Monday, August 09, 2004

Who Are You?

Peliroja had an interesting post that fitted in with my recent reading in today's news. I have no problem with someone voicing their political opinion - after all, what do I do each day on here? At the same time, it fascinates and astounds me at how much Hollywood, and lately, musicians, are pushing their views on everyone else. On one hand, more power to them for using their power and influence for something in which they believe. On the other hand, I find myself wondering why they are so vitriolic about it. Celebrities seem determined to be of only one mindset - beating Bush - rather than encouraging the open exchange of ideas. The reason this is foolish: even if they succeed in this election and John Kerry is elected President (work with me on this hypothetical, no matter how unappealing), the same situation they are complaining about is going to be arising in the next election. Of course, that is assuming I am understanding their goal to be as noble as they claim.

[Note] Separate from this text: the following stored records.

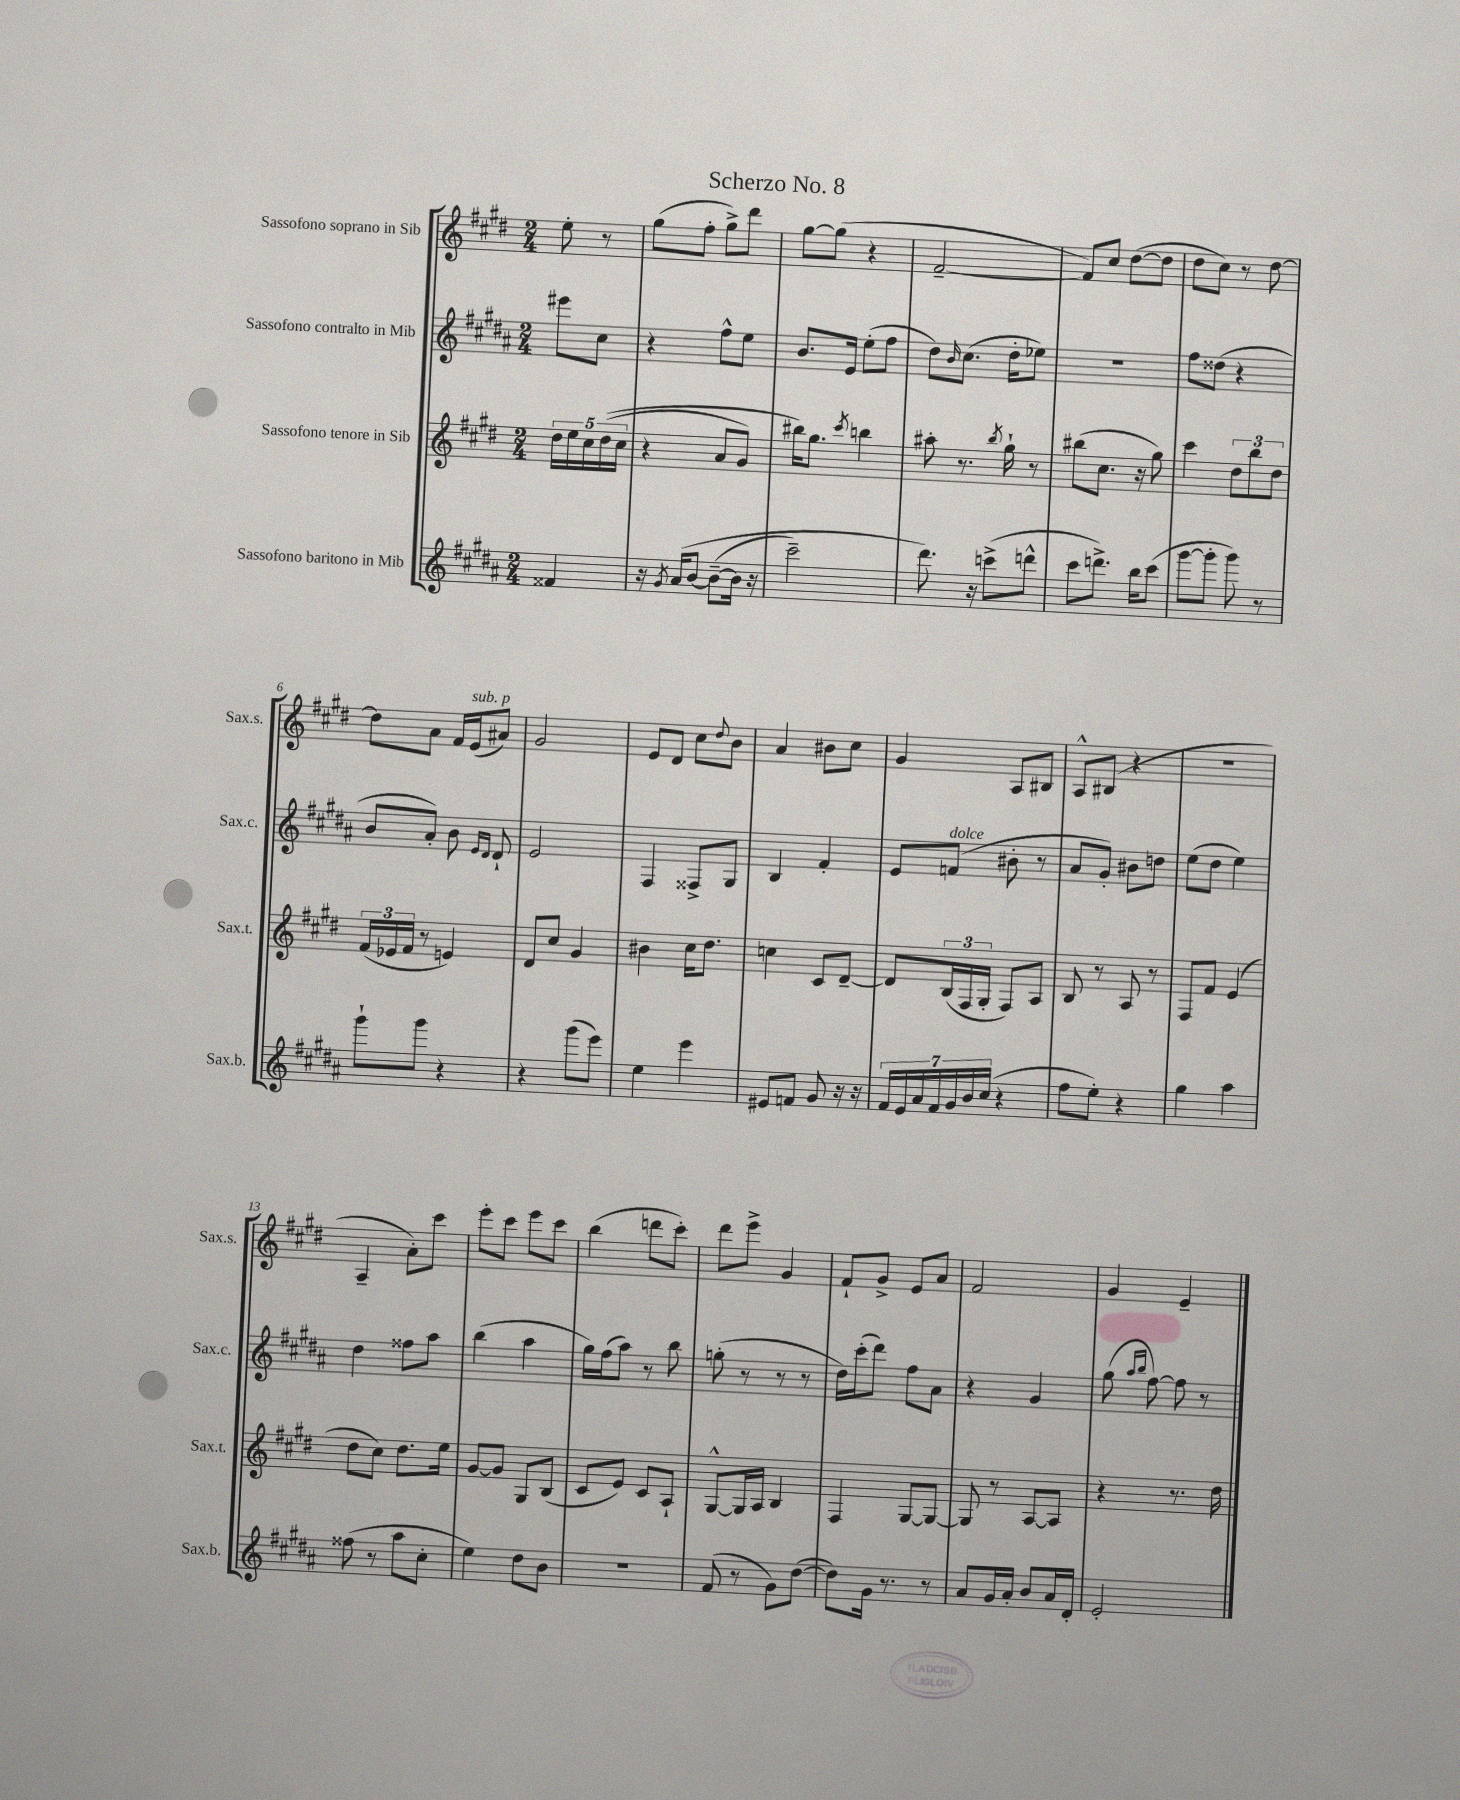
\header { title = "Scherzo No. 8" }
<<
\new StaffGroup <<
\new Staff = "s0" \with { instrumentName = "Sassofono soprano in Sib" shortInstrumentName = "Sax.s." } {
    \clef treble \key e \major \numericTimeSignature \time 2/4 \partial 4
    e''8-. r8 |
    gis''8( fis''8-. gis''8->) dis'''8 |
    gis''8~ gis''8( r4 |
    fis'2~-- |
    fis'8) cis''8 dis''8~( dis''8 |
    dis''8 cis''8) r8 dis''8~ |
    dis''8 a'8 fis'16 e'16^\markup { \italic "sub. p" }( ais'8) |
    gis'2 |
    e'8 dis'8 cis''8 \appoggiatura { dis''8 } b'8 |
    a'4 bis'8 cis''8 |
    gis'4 a8 bis8 |
    a8-^ bis8( r4 |
    r2 |
    a4-- a'8-.) cis'''8 |
    e'''8-. cis'''8 e'''8 cis'''8 |
    b''4( d'''8 cis'''8-.) |
    dis'''8 e'''8-> gis'4 |
    fis'8-! gis'8-> e'8 a'8 |
    fis'2 |
    gis'4 e'4-- \bar "|." |
}
\new Staff = "s1" \with { instrumentName = "Sassofono contralto in Mib" shortInstrumentName = "Sax.c." } {
    \clef treble \key b \major \numericTimeSignature \time 2/4 \partial 4
    eis'''8 cis''8 |
    r4 fis''8-^ e''8 |
    b'8. e'16 e''8-.( fis''8 |
    dis''8) \grace { b'16 } cis''8.( dis''16-. ees''8) |
    r2 |
    fis''8 disis''8( r4 |
    b'8 ais'8-.) b'8 \grace { e'16 dis'16 } dis'8-! |
    e'2 |
    fis4 fisis8-> gis8 |
    b4 fis'4-. |
    e'8 f'8^\markup { \italic "dolce" }( bis'8-. r8 |
    ais'8 gis'8-.) bis'8 d''8 |
    e''8( dis''8 e''4) |
    dis''4 fisis''8 ais''8 |
    b''4( ais''4 |
    gis''16) fis''16( ais''8) r8 b''8 |
    g''8-.( r8 r8 r8 |
    dis''16) cis'''16-.( dis'''8) fis''8 ais'8 |
    r4 gis'4 |
    gis''8( \grace { ais''16 b''16 } fis''8~) fis''8 r8 \bar "|." |
}
\new Staff = "s2" \with { instrumentName = "Sassofono tenore in Sib" shortInstrumentName = "Sax.t." } {
    \clef treble \key e \major \numericTimeSignature \time 2/4 \partial 4
    \tuplet 5/4 { dis''16 e''16 cis''16 dis''16(\( cis''16 } |
    r4 a'8 gis'8) |
    bis''16\) gis''8. \acciaccatura { cis'''8 } b''4 |
    ais''8-. r8. \acciaccatura { b''8 } gis''16-! r8 |
    bis''8( cis''8. r16 gis''8) |
    cis'''4 \tuplet 3/2 { dis''8 b''8 dis''8 } |
    \tuplet 3/2 { fis'16( ees'16 fis'16 } r8 e'4) |
    dis'8 cis''8 gis'4 |
    bis'4 cis''16 dis''8. |
    c''4 cis'8 dis'8~-- |
    dis'8 \tuplet 3/2 { b16( fis16 gis16-. } fis8) a8 |
    b8 r8 a8 r8 |
    fis8 fis'8 e'4( |
    dis''8 cis''8) dis''8. e''16 |
    gis'8~ gis'8 gis8 b8( |
    cis'8 e'8) cis'8 a8-! |
    gis8~-^ gis16 a16 b4 |
    fis4 gis8~ gis8~ |
    gis8 r8 a8~ a8 |
    r4 r8. dis''16 \bar "|." |
}
\new Staff = "s3" \with { instrumentName = "Sassofono baritono in Mib" shortInstrumentName = "Sax.b." } {
    \clef treble \key b \major \numericTimeSignature \time 2/4 \partial 4
    fisis'4 |
    r16 \acciaccatura { gis'8 } ais'16\( b'8~ b'8~--( b'16 r16 |
    cis'''2--) |
    dis'''8.\) r16 c'''8->( d'''8-^ |
    cis'''8 d'''8.->) b''16 cis'''8( |
    gis'''8~ gis'''8-. gis'''8) r8 |
    gis'''8-! gis'''8 r4 |
    r4 gis'''8( e'''8) |
    e''4 e'''4 |
    eis'8 f'8 gis'8 r16 r16 |
    \tuplet 7/4 { fis'16 e'16 ais'16 fis'16 gis'16 b'16 cis''16( } r4 |
    fis''8 e''8-.) r4 |
    gis''4 ais''4 |
    fisis''8( r8 ais''8 cis''8-. |
    e''4) dis''8 b'8 |
    R2 |
    fis'8( r8 gis'8) dis''8~( |
    dis''8) gis'16 r8. r8 |
    ais'8 gis'16 ais'16-. b'8 ais'16 dis'16-. |
    e'2-. \bar "|." |
}
>>
>>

"If there was a Democrat in the White House, and this was going on, we'd still be doing this," [John] Mellencamp told The Herald-Times of Bloomington in an interview published Sunday. "This is a protest. It's a protest about the abuse of what we feel are American values. And in this case it just so happens that, yes, this is a Republican president, and yes, the proceeds will go to efforts to defeat that Republican president." Mellencamp is joining Bruce Springsteen, the Dixie Chicks and other musicians in an series of October concerts aimed at defeating President Bush's re-election. A July fund-raiser that raised $7.5 million for John Kerry's presidential campaign included Mellencamp performing Texas Bandito, which refers to Bush as "a cheap thug." "I wasn't very politically active before this administration," Mellencamp said. "I had political views, but I always used to say, 'I don't want to hang on anybody's cross or stand on anybody's soapbox. Whatever I need to say, I'll say in my songs.' But things are different now." Mellencamp said a growing intolerance for opposing viewpoints in this nation inspired his participation in the Vote for Change series of 34 shows in 28 cities. Source
If they are truly worried about the silencing of opposing viewpoints, then the concern should be for all opinions to have room to be aired, not just those that do not support President Bush. While I have no doubt if questioned, they would probably say that is their goal, but their means for attaining it currently seems to have only one objective in mind: defeat Bush. They would do better, and probably be taking on less needless risk of alienating fans, if they would worry more about the public forum's tolerance of differing opinions, and less about whether John Kerry has enough money for his campaign. At least then they would be enacting a nationwide change that can continue long after this election has passed. And John Kerry appears to have his monetary needs covered anyway.